Refugee status determination (RSD) is the doorway to the protection and assistance that the international community provides to refugees. In dozens of countries, the UN High Commissioner for Refugees (UNHCR) acts as the gatekeeper.
UNHCR does this by determining whether an individual asylum-seeker (and in some cases, an entire family) meets the international legal definition of a refugee. In this role, the UN’s refugee agency effectively decides among asylum-seekers who can be saved from deportation and in some cases released from detention, who can get humanitarian assistance, and often who can apply to resettle to third countries such as the United States, Canada, Australia, and some states in the European Union.
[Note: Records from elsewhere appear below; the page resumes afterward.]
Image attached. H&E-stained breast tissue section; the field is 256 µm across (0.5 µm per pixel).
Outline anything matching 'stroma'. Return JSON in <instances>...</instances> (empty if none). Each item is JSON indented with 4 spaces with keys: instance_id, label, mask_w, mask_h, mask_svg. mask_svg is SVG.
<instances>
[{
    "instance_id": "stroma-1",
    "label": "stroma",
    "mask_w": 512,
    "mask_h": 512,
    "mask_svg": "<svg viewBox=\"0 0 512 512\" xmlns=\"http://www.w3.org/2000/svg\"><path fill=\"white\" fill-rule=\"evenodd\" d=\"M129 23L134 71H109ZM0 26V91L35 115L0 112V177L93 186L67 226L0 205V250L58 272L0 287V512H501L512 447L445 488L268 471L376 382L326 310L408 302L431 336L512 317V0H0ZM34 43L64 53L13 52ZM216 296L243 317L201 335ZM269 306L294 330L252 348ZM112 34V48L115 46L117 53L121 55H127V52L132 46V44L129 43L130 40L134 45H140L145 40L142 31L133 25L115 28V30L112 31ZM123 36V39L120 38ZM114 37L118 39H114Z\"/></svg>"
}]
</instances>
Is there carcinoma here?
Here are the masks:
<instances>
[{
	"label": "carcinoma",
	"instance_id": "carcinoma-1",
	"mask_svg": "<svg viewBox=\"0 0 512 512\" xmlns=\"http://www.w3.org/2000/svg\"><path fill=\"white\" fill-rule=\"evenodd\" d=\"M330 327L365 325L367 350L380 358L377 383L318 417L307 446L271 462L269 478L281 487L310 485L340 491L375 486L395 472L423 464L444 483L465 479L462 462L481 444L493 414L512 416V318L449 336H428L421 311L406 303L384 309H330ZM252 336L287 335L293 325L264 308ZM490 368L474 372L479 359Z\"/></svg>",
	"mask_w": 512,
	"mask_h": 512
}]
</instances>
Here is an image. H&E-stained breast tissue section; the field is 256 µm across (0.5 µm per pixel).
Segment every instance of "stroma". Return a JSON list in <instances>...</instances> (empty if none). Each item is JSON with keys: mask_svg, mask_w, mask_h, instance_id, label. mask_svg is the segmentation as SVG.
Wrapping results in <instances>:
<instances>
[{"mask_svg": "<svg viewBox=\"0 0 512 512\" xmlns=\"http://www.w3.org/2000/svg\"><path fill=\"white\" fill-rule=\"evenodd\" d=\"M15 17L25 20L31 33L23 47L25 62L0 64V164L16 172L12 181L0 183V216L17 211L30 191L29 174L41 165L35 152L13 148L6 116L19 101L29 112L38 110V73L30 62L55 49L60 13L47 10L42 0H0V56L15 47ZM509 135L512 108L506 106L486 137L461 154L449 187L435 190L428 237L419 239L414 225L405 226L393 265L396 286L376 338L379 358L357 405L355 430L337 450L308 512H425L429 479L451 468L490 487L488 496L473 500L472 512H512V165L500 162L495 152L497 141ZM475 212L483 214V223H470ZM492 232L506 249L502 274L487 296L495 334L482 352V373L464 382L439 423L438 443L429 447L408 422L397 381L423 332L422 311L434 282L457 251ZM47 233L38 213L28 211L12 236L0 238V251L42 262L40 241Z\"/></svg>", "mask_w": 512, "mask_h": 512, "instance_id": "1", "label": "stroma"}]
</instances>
In practical terms, UNHCR RSD is a cornerstone of refugee policy in much of Asia, Africa and the Middle East.
UNHCR receives about 11 percent of the total RSD applications filed world wide, making it one of the largest refugee status determination systems in the world. In recent years, only South Africa has received more RSD applications than UNHCR. (For more information, click on Statistics in our word cloud.)
UNHCR has been doing this work for decades, nearly since its founding in the early 1950s. The official history of UNHCR RSD can be traced to a November 1951 memorandum by the High Commissioner. But it was largely ignored until the late 1990s when lawyers and human rights organizations began to take more notice.